I joined the Polish army, 1st Polish Grenadier Division in France. And in 1940, in June, we went and fight German. French army quit, 17 of June and we were fighting until 31st of June. Then, the German army enclosed us and took us, this whole division, to the prison. I was there, they didn’t give any eating, nothing, so three days without water, without this and I got really sick. Then what I, they took 100 of us to Strasbourg, and in Strasbourg, we supposed to be in army barracks. So I got so sick that they had to take me to French hospital in Strasbourg. I was over there for four weeks and getting better and French were medical staff was discharged, discharged from the hospital and they were asking if I know anyone is from medical. And I said, I have certificate, I finish it medical, first aid medical in Poland. So I was the first that preparing hospital for Polish prisoner in Strasbourg, [called] Lager Lazarett.

Then I was over there for, in the office and then I transferred myself as a head nurse to medical floors. And then being over there, when German attacked the Russian, they start to bring the Russian soldier to the hospital. So in hospital, they were treating the Russian very bad. They didn’t give him nothing. Half a meals, this is what we were getting. So I understand a little bit Russian, so I was going with German soldier and changing dressing or something like that over there.

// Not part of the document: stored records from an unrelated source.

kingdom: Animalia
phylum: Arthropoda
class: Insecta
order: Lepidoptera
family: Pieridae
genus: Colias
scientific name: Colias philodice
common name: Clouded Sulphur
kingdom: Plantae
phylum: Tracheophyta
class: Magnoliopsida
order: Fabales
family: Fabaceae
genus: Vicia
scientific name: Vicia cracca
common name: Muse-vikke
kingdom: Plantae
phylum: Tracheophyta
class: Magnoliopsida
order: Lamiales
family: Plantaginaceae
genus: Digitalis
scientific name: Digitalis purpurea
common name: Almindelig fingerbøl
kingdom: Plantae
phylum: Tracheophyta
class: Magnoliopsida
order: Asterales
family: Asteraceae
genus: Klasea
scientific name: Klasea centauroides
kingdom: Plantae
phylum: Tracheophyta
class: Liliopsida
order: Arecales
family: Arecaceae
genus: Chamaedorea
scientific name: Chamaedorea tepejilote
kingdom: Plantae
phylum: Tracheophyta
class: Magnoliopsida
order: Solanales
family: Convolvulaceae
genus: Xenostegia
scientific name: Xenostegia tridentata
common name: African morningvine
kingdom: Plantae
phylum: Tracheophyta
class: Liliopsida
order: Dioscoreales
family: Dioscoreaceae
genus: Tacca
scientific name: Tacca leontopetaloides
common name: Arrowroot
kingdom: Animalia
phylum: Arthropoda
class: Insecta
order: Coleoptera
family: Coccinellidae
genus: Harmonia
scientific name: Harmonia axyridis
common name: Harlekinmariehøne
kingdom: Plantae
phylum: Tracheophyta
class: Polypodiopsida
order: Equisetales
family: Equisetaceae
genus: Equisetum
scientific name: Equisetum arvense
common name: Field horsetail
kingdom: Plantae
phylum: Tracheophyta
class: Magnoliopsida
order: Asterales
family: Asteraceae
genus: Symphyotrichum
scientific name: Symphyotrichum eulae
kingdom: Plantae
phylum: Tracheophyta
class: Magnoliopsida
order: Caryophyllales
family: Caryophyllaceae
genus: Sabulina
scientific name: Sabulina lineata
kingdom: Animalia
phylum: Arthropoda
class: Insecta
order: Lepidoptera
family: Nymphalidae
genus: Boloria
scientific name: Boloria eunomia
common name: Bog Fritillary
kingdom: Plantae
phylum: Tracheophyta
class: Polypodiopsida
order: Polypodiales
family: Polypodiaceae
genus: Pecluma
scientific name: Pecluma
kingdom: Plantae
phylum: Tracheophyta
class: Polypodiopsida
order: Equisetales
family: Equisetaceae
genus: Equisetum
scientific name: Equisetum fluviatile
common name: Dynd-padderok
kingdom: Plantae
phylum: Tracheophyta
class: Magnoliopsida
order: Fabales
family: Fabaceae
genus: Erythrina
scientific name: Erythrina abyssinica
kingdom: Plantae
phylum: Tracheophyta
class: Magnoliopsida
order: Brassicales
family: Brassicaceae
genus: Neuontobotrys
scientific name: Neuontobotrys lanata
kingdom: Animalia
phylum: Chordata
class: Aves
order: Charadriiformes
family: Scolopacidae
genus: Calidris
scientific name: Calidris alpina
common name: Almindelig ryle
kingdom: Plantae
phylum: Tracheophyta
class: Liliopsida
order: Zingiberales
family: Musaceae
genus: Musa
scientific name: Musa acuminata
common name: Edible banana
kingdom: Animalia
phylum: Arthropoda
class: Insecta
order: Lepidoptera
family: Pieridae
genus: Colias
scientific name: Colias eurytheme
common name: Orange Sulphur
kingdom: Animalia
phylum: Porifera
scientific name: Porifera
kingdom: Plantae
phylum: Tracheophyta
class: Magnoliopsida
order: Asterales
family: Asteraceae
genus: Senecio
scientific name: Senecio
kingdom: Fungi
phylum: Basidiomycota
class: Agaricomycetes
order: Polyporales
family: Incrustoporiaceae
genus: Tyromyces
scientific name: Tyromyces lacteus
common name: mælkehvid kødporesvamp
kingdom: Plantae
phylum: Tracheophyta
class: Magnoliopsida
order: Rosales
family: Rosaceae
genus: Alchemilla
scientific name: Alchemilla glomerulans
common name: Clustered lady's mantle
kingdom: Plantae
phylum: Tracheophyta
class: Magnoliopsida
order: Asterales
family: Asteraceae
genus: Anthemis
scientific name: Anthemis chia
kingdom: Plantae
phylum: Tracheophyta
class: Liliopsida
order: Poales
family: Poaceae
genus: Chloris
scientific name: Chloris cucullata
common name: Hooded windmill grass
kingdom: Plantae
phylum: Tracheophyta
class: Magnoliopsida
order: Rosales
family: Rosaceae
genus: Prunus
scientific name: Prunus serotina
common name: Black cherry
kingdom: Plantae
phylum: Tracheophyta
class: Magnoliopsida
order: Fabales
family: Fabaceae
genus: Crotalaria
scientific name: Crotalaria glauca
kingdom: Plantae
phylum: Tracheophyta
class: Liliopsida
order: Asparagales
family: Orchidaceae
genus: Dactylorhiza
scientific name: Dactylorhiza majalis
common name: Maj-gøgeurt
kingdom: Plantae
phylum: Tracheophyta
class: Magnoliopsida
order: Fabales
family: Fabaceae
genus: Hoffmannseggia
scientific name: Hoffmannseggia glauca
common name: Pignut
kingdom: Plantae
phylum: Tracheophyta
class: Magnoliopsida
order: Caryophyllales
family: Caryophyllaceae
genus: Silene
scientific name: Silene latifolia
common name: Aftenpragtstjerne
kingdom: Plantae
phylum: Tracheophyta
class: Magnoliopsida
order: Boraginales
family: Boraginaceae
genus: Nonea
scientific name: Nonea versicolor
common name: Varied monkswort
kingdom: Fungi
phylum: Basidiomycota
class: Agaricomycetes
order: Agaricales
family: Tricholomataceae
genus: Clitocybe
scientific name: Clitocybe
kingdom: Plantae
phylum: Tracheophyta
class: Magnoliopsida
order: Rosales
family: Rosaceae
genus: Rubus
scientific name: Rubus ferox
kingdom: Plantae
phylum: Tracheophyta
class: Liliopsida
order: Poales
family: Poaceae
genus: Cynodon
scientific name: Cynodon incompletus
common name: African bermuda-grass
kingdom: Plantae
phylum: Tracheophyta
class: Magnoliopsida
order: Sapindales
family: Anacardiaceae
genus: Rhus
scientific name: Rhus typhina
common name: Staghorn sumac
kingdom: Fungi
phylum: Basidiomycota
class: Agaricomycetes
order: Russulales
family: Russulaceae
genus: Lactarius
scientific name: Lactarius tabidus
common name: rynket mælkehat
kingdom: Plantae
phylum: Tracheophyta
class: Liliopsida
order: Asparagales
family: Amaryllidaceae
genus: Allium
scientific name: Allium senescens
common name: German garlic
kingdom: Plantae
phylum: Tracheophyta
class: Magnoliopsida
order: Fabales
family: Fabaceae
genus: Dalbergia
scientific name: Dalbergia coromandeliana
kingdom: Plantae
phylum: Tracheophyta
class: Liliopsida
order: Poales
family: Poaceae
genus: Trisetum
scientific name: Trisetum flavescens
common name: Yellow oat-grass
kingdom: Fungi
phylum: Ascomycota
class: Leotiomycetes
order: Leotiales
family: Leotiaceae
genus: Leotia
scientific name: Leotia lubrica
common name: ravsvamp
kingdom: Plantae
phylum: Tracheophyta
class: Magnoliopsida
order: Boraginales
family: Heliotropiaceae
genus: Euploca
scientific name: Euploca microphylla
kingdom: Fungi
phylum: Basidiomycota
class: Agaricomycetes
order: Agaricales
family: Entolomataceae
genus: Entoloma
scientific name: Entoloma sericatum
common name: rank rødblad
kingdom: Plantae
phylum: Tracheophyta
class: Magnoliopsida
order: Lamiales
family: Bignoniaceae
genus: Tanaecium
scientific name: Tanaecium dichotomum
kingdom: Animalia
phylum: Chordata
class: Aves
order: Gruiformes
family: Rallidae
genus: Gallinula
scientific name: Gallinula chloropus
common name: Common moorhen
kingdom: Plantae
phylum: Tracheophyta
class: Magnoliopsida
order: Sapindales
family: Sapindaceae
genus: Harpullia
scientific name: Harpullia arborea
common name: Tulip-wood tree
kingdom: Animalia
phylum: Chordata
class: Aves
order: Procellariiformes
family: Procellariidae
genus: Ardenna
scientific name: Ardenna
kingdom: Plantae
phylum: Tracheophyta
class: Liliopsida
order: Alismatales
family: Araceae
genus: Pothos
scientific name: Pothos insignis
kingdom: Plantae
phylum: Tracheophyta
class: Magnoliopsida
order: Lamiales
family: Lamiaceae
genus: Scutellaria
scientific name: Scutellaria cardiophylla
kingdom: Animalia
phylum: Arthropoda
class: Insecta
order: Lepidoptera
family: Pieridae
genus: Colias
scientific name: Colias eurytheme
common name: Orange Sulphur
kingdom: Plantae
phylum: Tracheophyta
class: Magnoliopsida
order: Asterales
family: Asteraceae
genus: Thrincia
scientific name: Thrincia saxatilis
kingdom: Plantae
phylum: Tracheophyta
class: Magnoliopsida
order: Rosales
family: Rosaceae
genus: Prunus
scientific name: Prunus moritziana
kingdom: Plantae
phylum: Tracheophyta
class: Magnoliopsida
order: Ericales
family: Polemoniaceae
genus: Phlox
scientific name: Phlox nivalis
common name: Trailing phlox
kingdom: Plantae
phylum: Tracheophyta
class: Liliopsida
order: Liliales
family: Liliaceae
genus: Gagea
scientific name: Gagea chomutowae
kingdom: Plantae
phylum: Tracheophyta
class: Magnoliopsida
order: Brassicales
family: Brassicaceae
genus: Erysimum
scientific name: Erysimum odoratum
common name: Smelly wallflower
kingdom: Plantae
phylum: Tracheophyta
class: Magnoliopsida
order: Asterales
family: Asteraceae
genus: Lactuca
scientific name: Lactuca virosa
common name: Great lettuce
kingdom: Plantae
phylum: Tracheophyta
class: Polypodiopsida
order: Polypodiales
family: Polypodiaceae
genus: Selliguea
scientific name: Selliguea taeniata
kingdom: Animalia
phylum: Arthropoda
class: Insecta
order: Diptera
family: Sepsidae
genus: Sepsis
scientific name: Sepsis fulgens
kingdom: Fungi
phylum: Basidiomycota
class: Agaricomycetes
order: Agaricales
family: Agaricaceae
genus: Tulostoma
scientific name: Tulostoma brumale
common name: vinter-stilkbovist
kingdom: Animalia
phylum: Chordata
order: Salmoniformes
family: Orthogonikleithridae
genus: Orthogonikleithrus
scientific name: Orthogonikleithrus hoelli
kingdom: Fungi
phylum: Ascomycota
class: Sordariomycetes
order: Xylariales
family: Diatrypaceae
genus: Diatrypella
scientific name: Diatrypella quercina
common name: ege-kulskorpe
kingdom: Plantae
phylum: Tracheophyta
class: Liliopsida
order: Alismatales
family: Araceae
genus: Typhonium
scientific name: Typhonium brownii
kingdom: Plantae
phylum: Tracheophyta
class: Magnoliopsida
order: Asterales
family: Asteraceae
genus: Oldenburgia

About 20 or 25 was dying every day, and German truck was coming, took them out and probably burned them outside the city. So they keep their soldiers until 1942 typhus develops in the hospital. So they took me and ten soldiers - nurses to Mutzig, Alsace, to prepare the hospital for Russian soldier, the wounded. So I went over there and three days after that, three of us escaped from the camp and we were so lucky that after say half an hour, platoon of German soldiers and three cars crossing our way, there was nothing, only small bush. So we went under that bush and this time, when the soldiers was to look at us, the car come from the back so the soldier put his head out, turned and bent back. When we were in Mutzig, three of us escaped and instead to go to France not occupied, we went back to Strasbourg.

And then we went to the church. And church help us there, put us on train and we went through the occupied France and then to free France. We had a Dr. Hortinski, I was working with him also, so we prepare, you see, we try to do our best to see if somebody wants to escape and, well, that our way was to help him. And beside that, when I come to this hospital, the hospital that was the hospital for people like seniors and they had over there, clothing, uniforms. So from the beginning, German even didn’t know that they had those clothes over there, the uniform. So we give about five or six prisoners those uniforms and some move on, escape in the uniforms. But they caught one also and they ask him, where did you get these uniform. And he said, well, when I was at the hospital, I went and took it myself. You had to try everything, you see, when you…. You see, I wasn’t scared. I did my work, if I would be killed or not.